If you look at the comment page (when you click on the link to approve the comment) you can usually see our email address by our name.
You’ve captured images of the national terror and your more personal terror quite vividly in two compact paragraphs. Well done.
Thank you, Dale.
Omg, sending your mother off to your sister’s house “where nothing ever happens” and then this happened! Plus your prior experience of going to restaurants and parties in the Twin Towers, and being in Bethesda, not so far from the Pentagon. . . . All these connections definitely made it too close for comfort! Thanks for this story. Hope you’ll read some of the other 9/11 stories here when you have a chance.
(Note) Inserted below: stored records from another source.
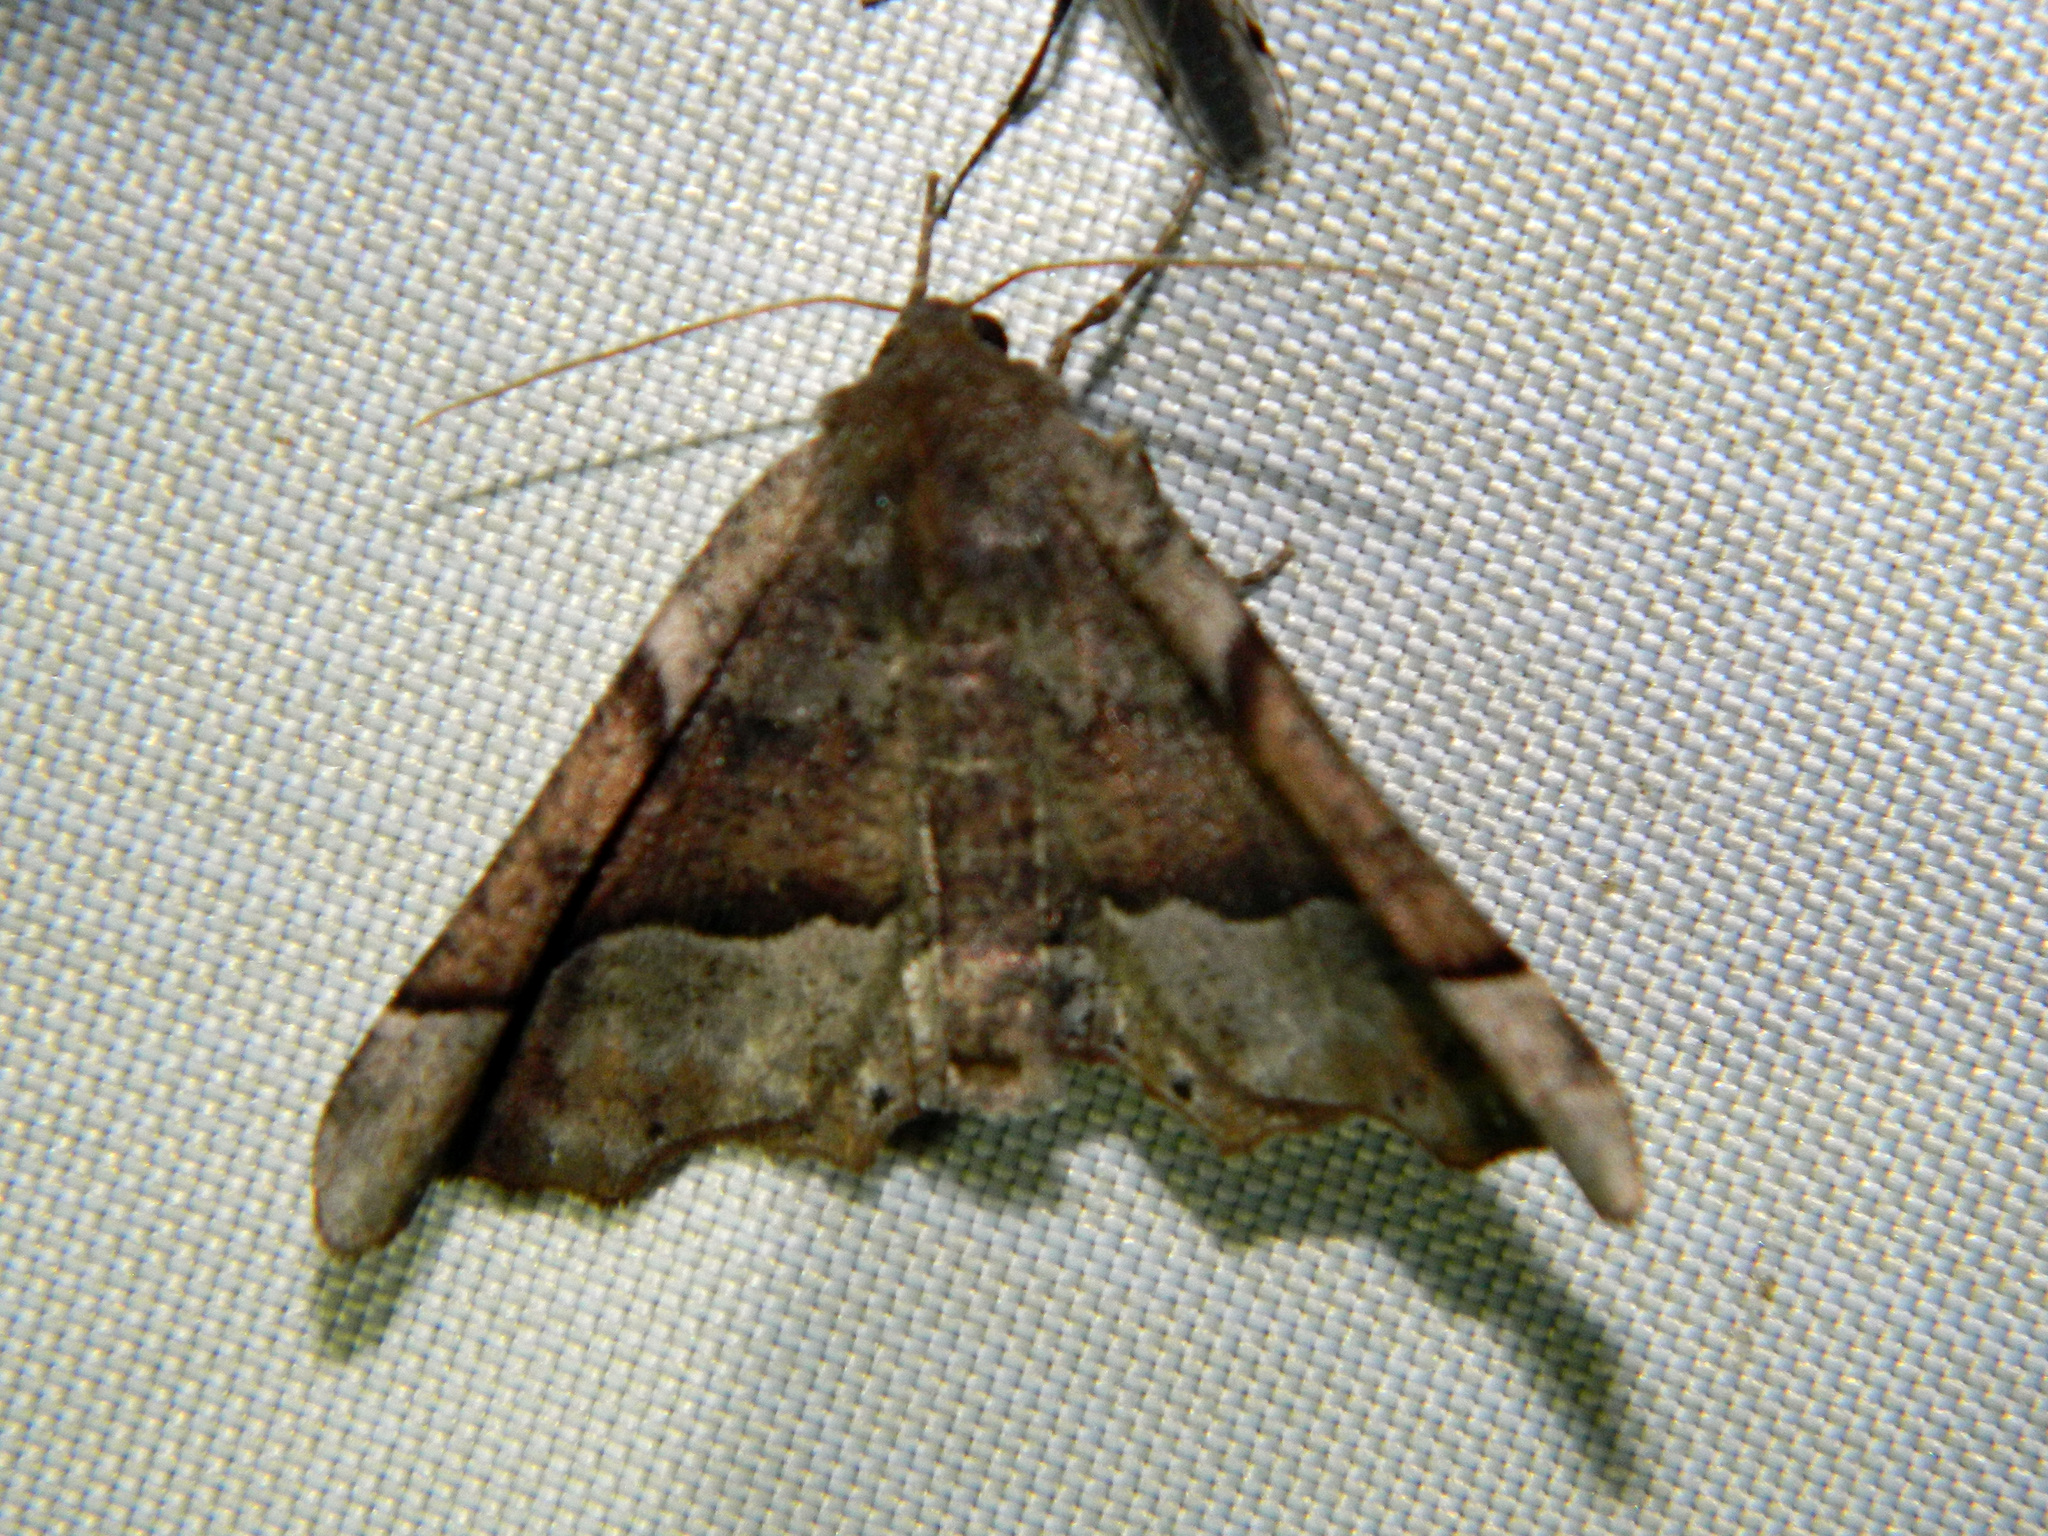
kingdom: Animalia
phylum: Arthropoda
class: Insecta
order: Lepidoptera
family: Geometridae
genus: Pero
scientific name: Pero morrisonaria
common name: Morrison's pero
Thanks,Suzy. I’ve already read some of the other stories, and they are all amazing. What an experience that was for all of us.
Too close indeed Cynthia and well-written.
I have two stories for this prompt about what I experienced in New York that awful week.
I can only imagine how you felt having Flight 93 crash so close to where your family lived. Today is a sad reminder of the terror we all felt that day.
Your personal connections to the attack sites are intense and well-told. I also noticed a lot of geographic and educational connections to my own path (Bethesda, Harvard, SF Bay Area, Lake Tahoe, Canada) though I don’t think we ever met. Thanks for your story—such clear and intense memories of that traumatic time.